§ Text to read:
--- START ---

Hierarchical cost

dasgupta_cost(tree, edge_weights, leaf_graph)

Dasgupta’s cost is an unsupervised measure of the quality of a hierarchical clustering of an edge weighted graph.

dendrogram_purity(tree, leaf_labels)

Weighted average of the purity of each node of the tree with respect to a ground truth labelization of the tree leaves.

tree_sampling_divergence(tree, edge_weights, …)

Tree sampling divergence is an unsupervised measure of the quality of a hierarchical clustering of an edge weighted graph.
dasgupta_cost(tree, edge_weights, leaf_graph, mode='dissimilarity')[source]

Dasgupta’s cost is an unsupervised measure of the quality of a hierarchical clustering of an edge weighted graph.

--- END ---

§ Provided material:
--- START ---

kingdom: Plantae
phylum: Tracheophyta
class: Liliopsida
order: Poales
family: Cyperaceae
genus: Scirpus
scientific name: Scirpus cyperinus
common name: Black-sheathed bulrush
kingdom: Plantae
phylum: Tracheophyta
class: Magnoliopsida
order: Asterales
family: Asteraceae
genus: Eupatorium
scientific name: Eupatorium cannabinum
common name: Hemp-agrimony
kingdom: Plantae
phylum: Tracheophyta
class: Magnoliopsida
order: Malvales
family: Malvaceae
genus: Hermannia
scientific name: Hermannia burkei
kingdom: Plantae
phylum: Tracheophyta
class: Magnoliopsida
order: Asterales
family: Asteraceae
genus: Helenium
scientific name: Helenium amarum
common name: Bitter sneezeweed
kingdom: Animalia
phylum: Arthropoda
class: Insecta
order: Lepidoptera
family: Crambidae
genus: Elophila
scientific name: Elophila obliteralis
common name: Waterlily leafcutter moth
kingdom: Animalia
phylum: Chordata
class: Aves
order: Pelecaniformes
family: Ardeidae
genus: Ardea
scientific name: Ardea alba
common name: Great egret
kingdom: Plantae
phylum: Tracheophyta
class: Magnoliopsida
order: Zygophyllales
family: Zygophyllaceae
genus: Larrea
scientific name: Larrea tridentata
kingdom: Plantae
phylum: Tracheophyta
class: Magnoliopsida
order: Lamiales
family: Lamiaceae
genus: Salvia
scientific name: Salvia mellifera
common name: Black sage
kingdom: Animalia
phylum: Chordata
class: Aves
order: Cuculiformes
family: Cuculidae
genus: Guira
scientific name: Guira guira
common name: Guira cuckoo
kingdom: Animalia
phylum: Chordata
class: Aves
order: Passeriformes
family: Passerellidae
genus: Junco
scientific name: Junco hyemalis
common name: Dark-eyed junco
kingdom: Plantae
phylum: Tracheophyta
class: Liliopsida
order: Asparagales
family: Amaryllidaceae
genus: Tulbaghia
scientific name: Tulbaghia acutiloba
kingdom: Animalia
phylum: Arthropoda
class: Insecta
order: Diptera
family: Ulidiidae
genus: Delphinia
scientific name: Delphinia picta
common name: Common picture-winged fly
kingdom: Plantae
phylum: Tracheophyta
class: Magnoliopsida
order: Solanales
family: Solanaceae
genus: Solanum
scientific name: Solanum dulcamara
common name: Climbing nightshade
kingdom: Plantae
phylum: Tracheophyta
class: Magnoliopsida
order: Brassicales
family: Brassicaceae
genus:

--- END ---

§ Required actions:
1. In the hierarchical cost text, what is the default value of the mode parameter of dasgupta_cost?
2. In the listing, echo the part that opens with the line containing "common name: Waterlily leafcutter moth" and closes with the line containing "genus: Salvia", both included.

§ Written responses:
1. 'dissimilarity'

2.
common name: Waterlily leafcutter moth
kingdom: Animalia
phylum: Chordata
class: Aves
order: Pelecaniformes
family: Ardeidae
genus: Ardea
scientific name: Ardea alba
common name: Great egret
kingdom: Plantae
phylum: Tracheophyta
class: Magnoliopsida
order: Zygophyllales
family: Zygophyllaceae
genus: Larrea
scientific name: Larrea tridentata
kingdom: Plantae
phylum: Tracheophyta
class: Magnoliopsida
order: Lamiales
family: Lamiaceae
genus: Salvia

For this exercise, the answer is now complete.